The XX Factor

Book of the Week: The Gypsy Rose Lee Bio “American Rose”

In 1940, stripper Gypsy Rose Lee had been voted the most popular woman in America. According to Karen Abbott’ s new biography of the infamous burlesque star, American Rose , Lee boasted that “her own billboard is ‘larger than Stalin’s.” Lee’s outsize posturing (on stage and off) hid the vicious reality of her upbringing, the sanitized outlines of which are well known, thanks to the hit musical Gypsy . Though Lee was notoriously squirrelly when it came to her past, the parts about Gypsy’s bleak pre-fame days are the strongest in the book. Gypsy-originally Louise Hovick-and her sister June were born to a mentally ill stage mother from hell named Rose. Originally, June was pushed forward as a Vaudeville star, and chunky Louise was left behind in the background. That all changed when June started to rebel against Rose, and Louise started taking her clothes off-becoming Gypsy in the process.

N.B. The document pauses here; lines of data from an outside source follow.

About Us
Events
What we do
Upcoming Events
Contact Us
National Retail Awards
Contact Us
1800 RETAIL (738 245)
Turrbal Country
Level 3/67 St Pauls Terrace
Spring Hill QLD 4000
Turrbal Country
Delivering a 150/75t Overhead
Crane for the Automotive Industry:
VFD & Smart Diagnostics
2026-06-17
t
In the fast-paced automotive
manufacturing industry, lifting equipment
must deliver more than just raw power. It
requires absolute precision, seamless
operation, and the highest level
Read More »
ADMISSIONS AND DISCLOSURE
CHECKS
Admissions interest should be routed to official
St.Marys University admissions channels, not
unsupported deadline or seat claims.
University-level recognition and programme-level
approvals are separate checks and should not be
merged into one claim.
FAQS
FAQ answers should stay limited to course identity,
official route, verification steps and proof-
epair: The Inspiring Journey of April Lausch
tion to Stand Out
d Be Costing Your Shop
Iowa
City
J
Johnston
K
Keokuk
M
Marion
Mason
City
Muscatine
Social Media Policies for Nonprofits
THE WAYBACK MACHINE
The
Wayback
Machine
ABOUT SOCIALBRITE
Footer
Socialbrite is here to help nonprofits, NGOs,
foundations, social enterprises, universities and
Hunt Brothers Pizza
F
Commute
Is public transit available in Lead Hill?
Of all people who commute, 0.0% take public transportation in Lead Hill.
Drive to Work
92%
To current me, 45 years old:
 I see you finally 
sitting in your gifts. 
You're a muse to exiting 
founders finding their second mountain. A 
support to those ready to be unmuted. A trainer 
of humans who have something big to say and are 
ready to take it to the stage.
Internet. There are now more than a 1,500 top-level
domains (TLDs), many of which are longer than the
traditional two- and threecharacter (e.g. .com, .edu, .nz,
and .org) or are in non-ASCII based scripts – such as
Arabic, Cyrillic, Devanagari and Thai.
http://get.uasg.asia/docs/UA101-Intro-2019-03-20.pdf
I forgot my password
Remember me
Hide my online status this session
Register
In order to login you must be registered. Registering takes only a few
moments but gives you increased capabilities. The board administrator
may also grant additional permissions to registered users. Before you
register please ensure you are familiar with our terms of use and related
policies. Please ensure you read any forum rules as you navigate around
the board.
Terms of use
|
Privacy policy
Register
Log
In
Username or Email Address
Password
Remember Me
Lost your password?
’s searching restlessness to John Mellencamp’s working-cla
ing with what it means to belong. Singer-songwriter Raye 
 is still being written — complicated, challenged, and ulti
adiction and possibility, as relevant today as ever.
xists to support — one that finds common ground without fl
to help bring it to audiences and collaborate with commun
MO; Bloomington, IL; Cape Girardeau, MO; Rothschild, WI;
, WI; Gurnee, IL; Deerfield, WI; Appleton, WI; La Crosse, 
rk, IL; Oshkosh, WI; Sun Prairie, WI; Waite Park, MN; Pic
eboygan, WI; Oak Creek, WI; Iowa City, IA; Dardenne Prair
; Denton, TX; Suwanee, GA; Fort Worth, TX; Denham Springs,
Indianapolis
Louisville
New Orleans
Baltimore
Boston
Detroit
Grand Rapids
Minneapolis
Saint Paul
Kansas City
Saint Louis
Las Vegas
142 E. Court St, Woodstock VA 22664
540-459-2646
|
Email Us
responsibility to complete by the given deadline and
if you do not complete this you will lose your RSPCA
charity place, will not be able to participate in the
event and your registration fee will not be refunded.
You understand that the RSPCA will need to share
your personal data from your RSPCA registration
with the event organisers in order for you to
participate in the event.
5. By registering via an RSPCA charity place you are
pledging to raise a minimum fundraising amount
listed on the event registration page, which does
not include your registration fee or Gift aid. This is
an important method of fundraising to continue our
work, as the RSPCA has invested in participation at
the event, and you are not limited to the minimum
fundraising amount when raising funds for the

The dynamic among the three women-the daughters who loved Rose fiercely though they also despised her; Rose playing June and Louise off each other; June and Louise’s fraught, often cruel relationship that would last long after Rose’s death-is mesmerizing. When Abbott tries to tell the aged June that she was a good sister to Louise, June said, “I was no sister. … I was a knot in her life. I was nothing.” Less strong are the sections about other burlesque and vaudeville personalities that Gypsy interacted with, like the Minksy brothers who owned the theaters she stripped in. Another downside: The book jumps around chronologically, and the narrative becomes difficult to follow. First it’s 1940, then it’s 1912, and the transitions are jagged and confusing. Still, if you enjoyed Abbott’s first book about old-timey vices, Sin and the Second City , which was about turn-of-the-century brothel owners in Chicago, you will probably also like this sexy, engaging read. (Side note: You’ll probably also enjoy this spoof of a famous Gypsy strip routine that Abbott ginned up as part of her publicity for this book. Not safe for work, unless you work with Cher and Xtina ).